O que se trata aqui são só as mortes por desespero no coração da região oriental? Não. Peguem como exemplo os quatro Estados mais populosos da América. Em 1990, o Texas e a Flórida tinham números de expectativa de vida maiores do que Nova York e quase empatavam com os dados da Califórnia; hoje, eles estão muito atrás.
O que explica essa divergência? As políticas públicas certamente têm algum papel nisso, em particular nos últimos anos, à medida que os Estados azuis ampliaram a cobertura do Medicaid e reduziram drasticamente o número de pessoas descobertas pelo plano, enquanto a maioria dos Estados vermelhos não o fez. A distância crescente nos níveis educacionais decerto também teve seu papel: Pessoas melhor educadas tendem a ser mais saudáveis que as menos educadas.
Fora isso, está havendo um contraste notável nos comportamentos e estilos de vida que pode estar afetando a mortalidade. Por exemplo, a prevalência de obesidade vem disparando em toda a América desde 1990, mas os índices de obesidade são significativamente maiores nos Estados vermelhos.

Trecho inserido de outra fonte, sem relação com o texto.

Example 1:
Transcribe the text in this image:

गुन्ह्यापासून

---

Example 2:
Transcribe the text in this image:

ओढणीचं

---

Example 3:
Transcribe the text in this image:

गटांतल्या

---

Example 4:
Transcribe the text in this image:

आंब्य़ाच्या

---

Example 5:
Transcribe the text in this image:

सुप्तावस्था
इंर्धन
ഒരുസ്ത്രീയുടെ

Uma coisa que está clara é que os fatos são inteiramente inconsistentes com o diagnóstico conservador do que afeta a América.
Personalidades conservadoras como William Barr, o procurador-geral, olham para a mortalidade crescente e a atribuem ao colapso dos valores tradicionais – ruína que eles atribuem, por sua vez, às manobras maléficas de “secularistas militantes”. O assalto secularista nos valores tradicionais, afirma Barr, está por trás dos “índices de suicídio em disparada”, da violência crescente e de uma “mortal epidemia de drogas”.

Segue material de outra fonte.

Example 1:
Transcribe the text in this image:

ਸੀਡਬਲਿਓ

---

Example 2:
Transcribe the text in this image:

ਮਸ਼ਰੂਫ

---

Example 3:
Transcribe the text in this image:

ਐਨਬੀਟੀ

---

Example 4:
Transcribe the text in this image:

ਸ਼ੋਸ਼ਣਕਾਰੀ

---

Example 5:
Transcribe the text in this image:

Porém, os países europeus, que são muito mais secularistas do que nós, não estão passando por um aumento comparável nas mortes por desespero ou por uma queda na expectativa de vida semelhante à dos EUA. E mesmo na América estes males se concentram nos Estados que votaram em Trump, e em grande medida estão superando os Estados azuis mais seculares.
Ou seja, com certeza há algo de errado com a sociedade americana. Só que há um erro no diagnóstico conservador desse problema — um erro mortal.